26. hinkley ◴[] No.42166546{3}[source]
Is that a clever way of saying it’s about as fast as braille?
27. bicx ◴[] No.42166907{3}[source]
Well Notion usually exceeds at least 3 req/s/core, so nothing to worry about there
replies(1): >>42167141 #
28. hinkley ◴[] No.42167141{4}[source]
<snerk>

Well then that’s a relief.

29. criddell ◴[] No.42167484{4}[source]
That’s fair. Viewers who don’t know what is serving the page will be disappointed. If you know it’s Notion, then it works about as expected which satisfies the definition of performant.
30. AtlasBarfed ◴[] No.42167636{3}[source]
Powerful, lightweight, configurable, performance.

These are some of the biggest weasel words of IT. Every one of them has an implicit nature of a comparison word and yet the comparison or any sort of hard metrics are always completely absent in their use.

replies(1): >>42167801 #
31. hinkley ◴[] No.42167801{4}[source]
Yarp.

Infinite configurability means infinite validation time.

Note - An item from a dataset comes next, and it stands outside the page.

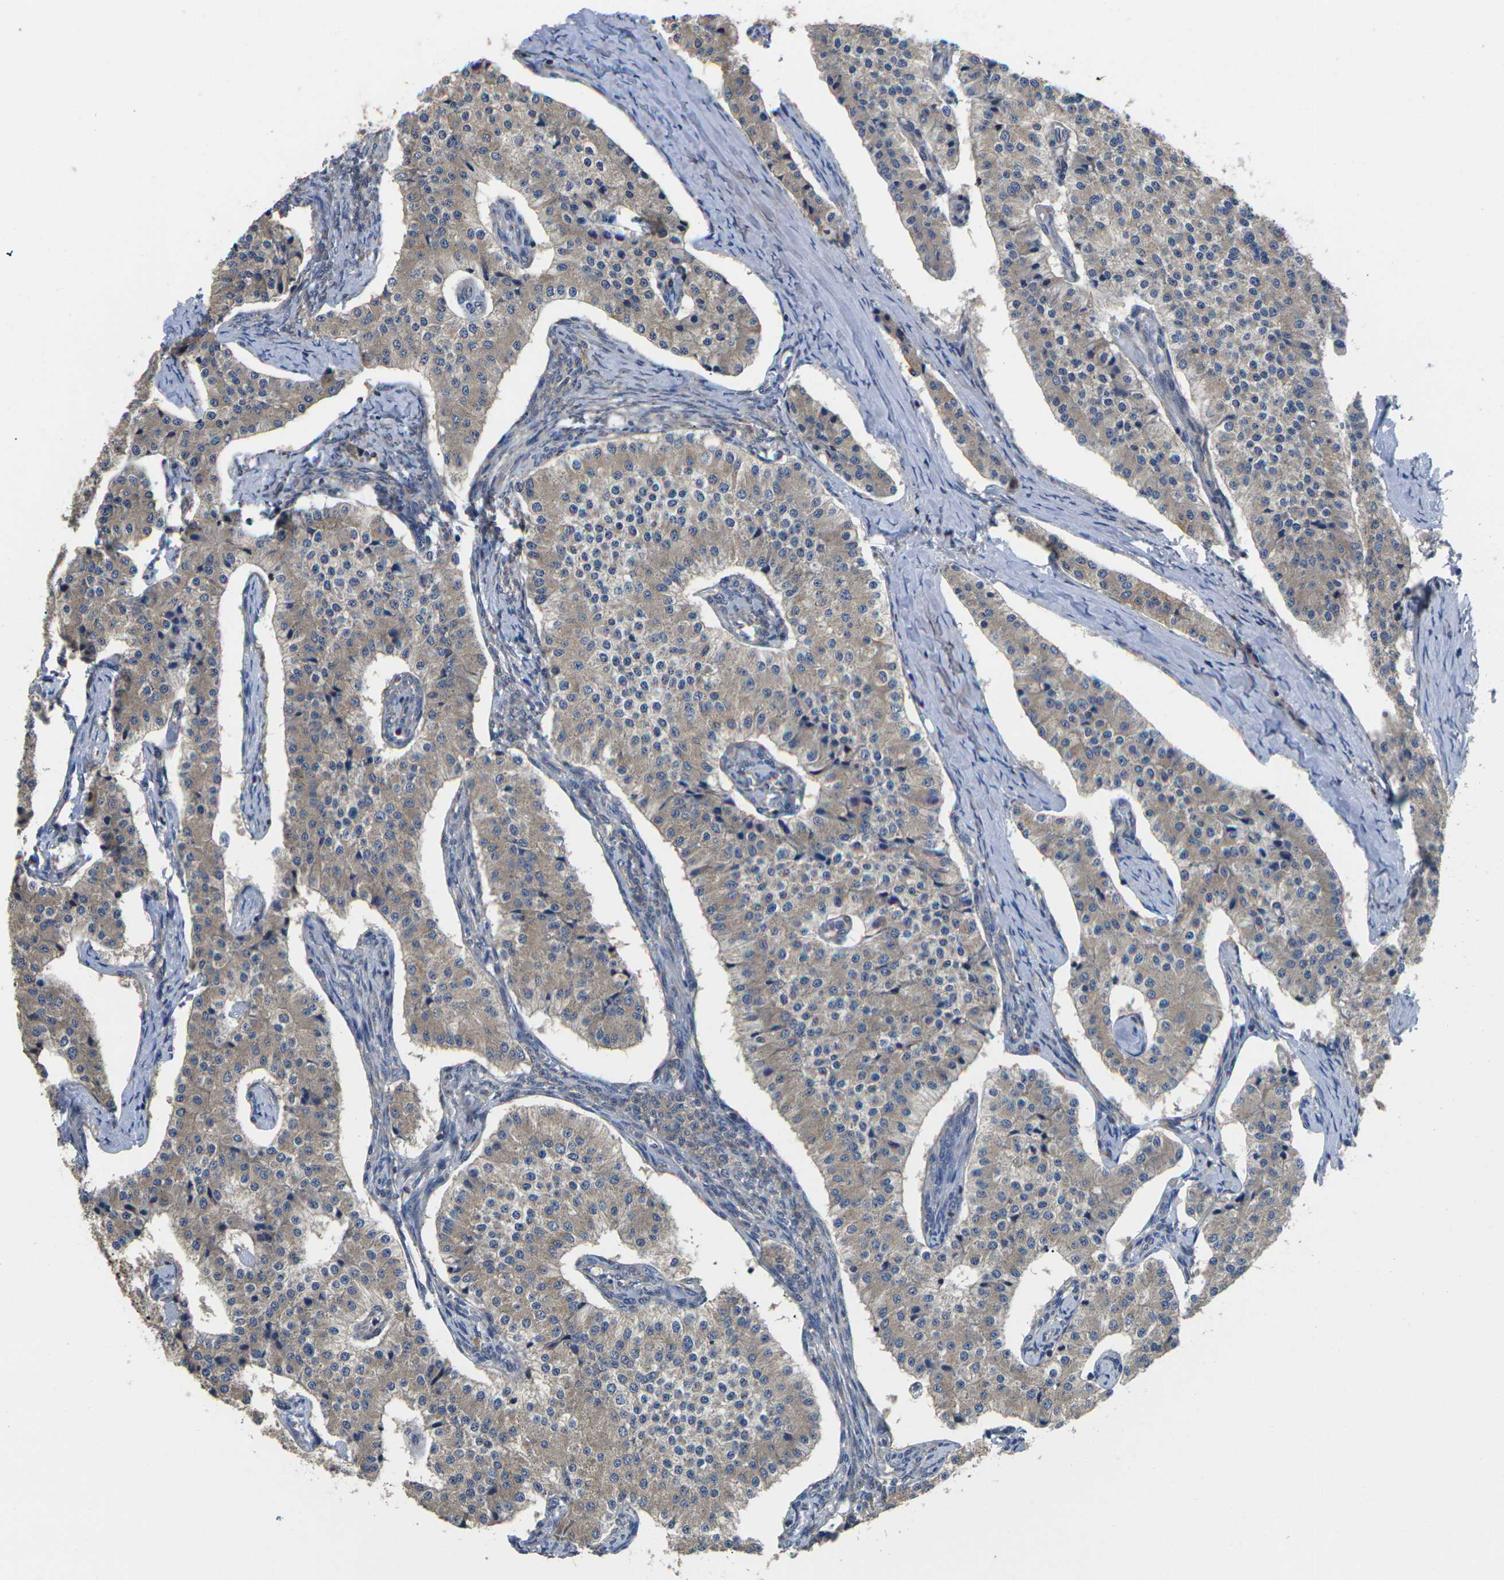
{"staining": {"intensity": "weak", "quantity": ">75%", "location": "cytoplasmic/membranous"}, "tissue": "carcinoid", "cell_type": "Tumor cells", "image_type": "cancer", "snomed": [{"axis": "morphology", "description": "Carcinoid, malignant, NOS"}, {"axis": "topography", "description": "Colon"}], "caption": "Carcinoid tissue exhibits weak cytoplasmic/membranous positivity in about >75% of tumor cells", "gene": "TMCC2", "patient": {"sex": "female", "age": 52}}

32. zahlman ◴[] No.42167907[source]
>a powerful doc creation platform

Which, based on what I see in the rendered archive.is version, is being used to do nothing outside of the normal use of a standard Markdown-based SSG like Nikola or Jekyll.

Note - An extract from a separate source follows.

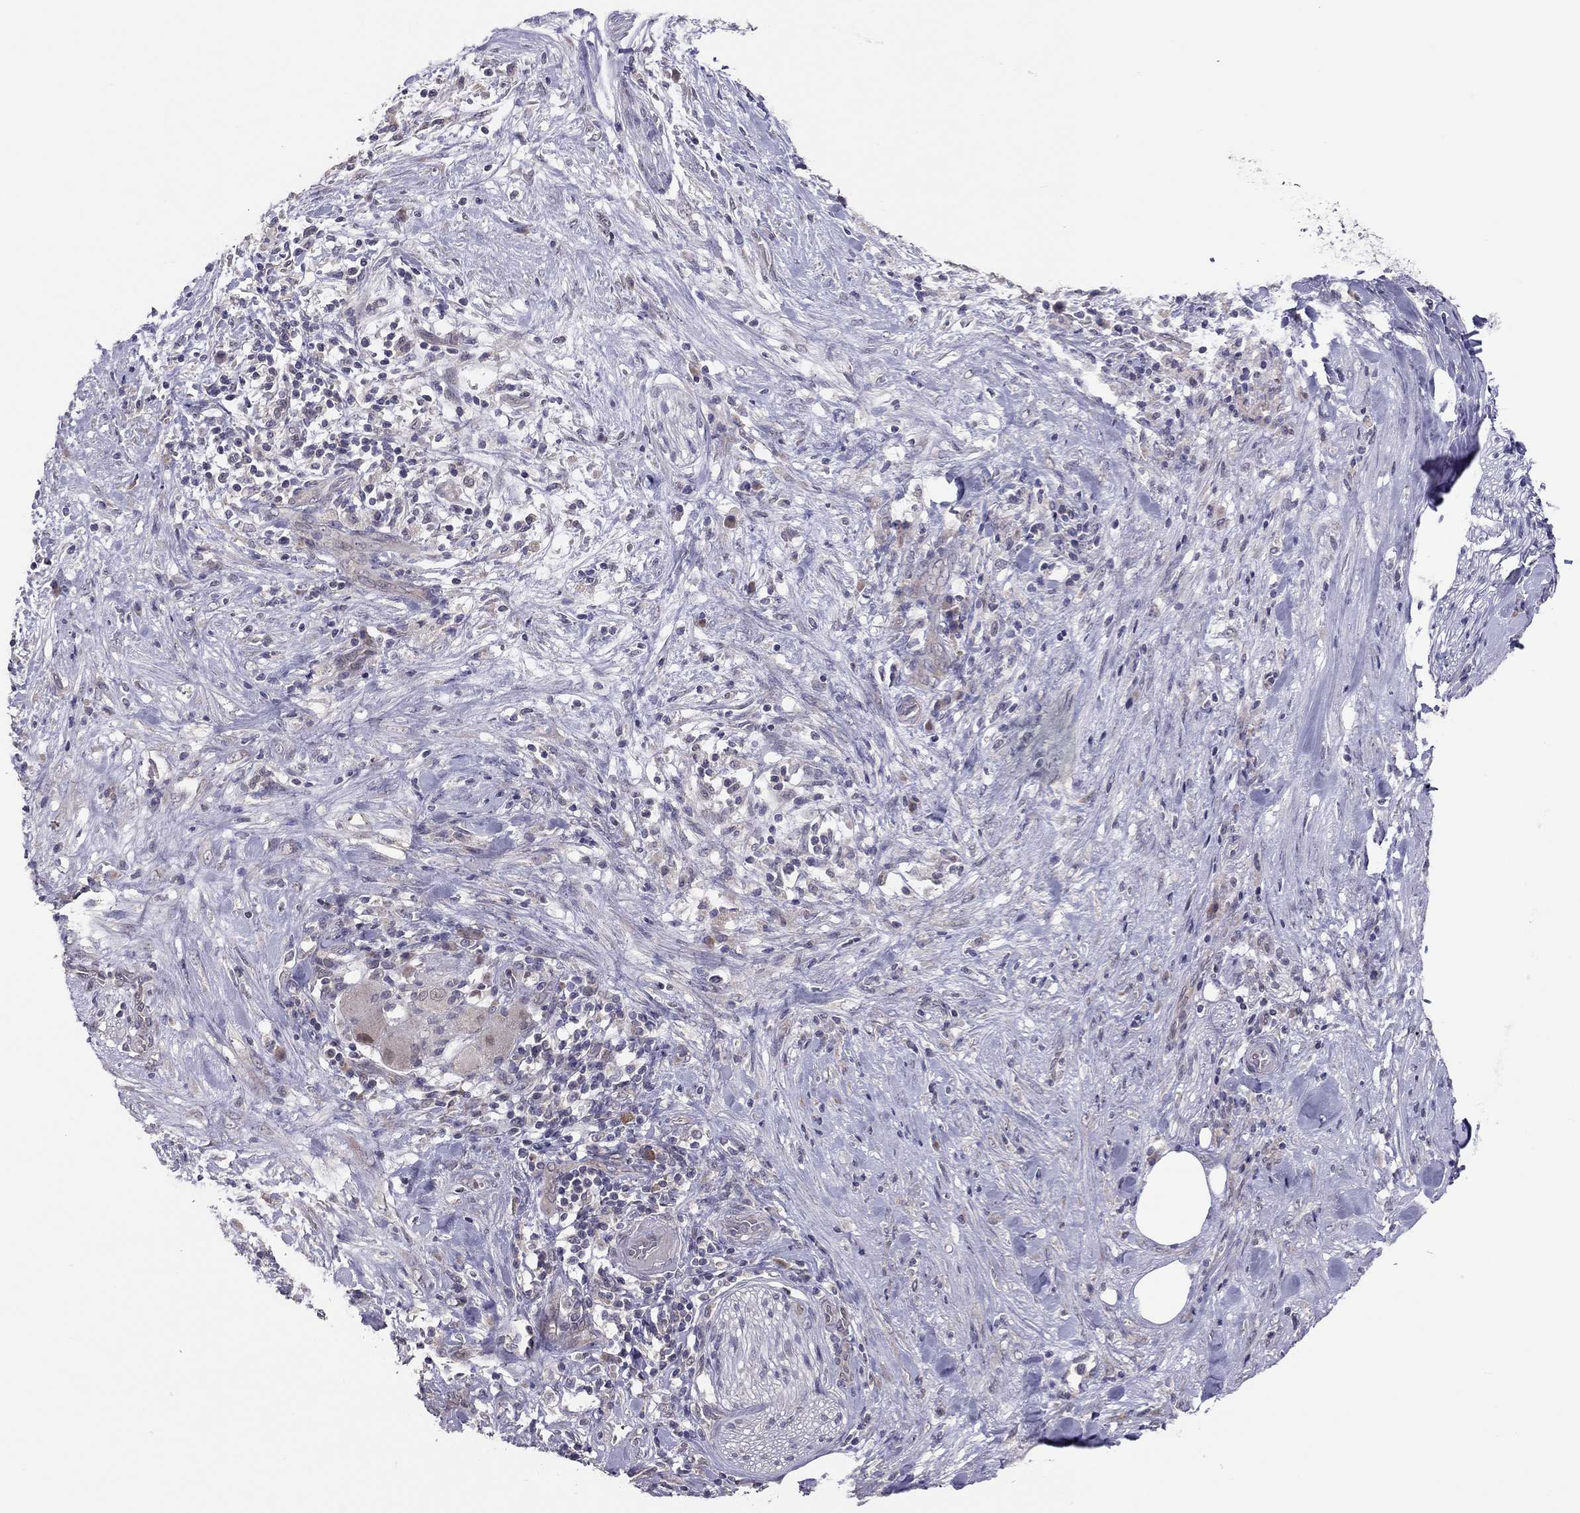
{"staining": {"intensity": "weak", "quantity": "25%-75%", "location": "cytoplasmic/membranous"}, "tissue": "pancreatic cancer", "cell_type": "Tumor cells", "image_type": "cancer", "snomed": [{"axis": "morphology", "description": "Adenocarcinoma, NOS"}, {"axis": "topography", "description": "Pancreas"}], "caption": "Protein expression analysis of pancreatic adenocarcinoma reveals weak cytoplasmic/membranous staining in about 25%-75% of tumor cells. (Stains: DAB in brown, nuclei in blue, Microscopy: brightfield microscopy at high magnification).", "gene": "HSF2BP", "patient": {"sex": "male", "age": 44}}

Not that doing more would be a good idea anyway.

33. dang ◴[] No.42167913[source]
"Please don't complain about tangential annoyances—e.g. article or website formats, name collisions, or back-button breakage. They're too common to be interesting."

https://news.ycombinator.com/newsguidelines.html

34. zahlman ◴[] No.42167953{3}[source]
And this is for what, a ~100KB header image (most of which is bounding-boxed away) and 24KB of actual text (Markdown source would be only slightly larger)?
35. rufius ◴[] No.42168360{3}[source]
Probably a hard question to answer. IME, cultural norms around documentation vary pretty wildly.

Some orgs I've worked for were very "wiki" driven - there's a big expectation of using Confluence or Notion to navigate documentation. This applies both big (5000+) and small (50+) organizations for me.

Other organizations I've worked in were very document centric - so you organize things in folders, link between documents (GDoc @SomeDocument or MSFT's equivalent). Those organizations tend to pass around links to documents or "index" documents. Similarly, this applies for both big and small organizations in my experience.

Of the two, I tend to prefer the latter. Without dedicated editors, the wiki version seems to decay rapidly, especially once the org grows above some size.

Knowledge management is hard...

36. meiraleal ◴[] No.42168644{3}[source]
They (tech companies) layoff people to save money but they should be hiring seniors to save them some cloud bills.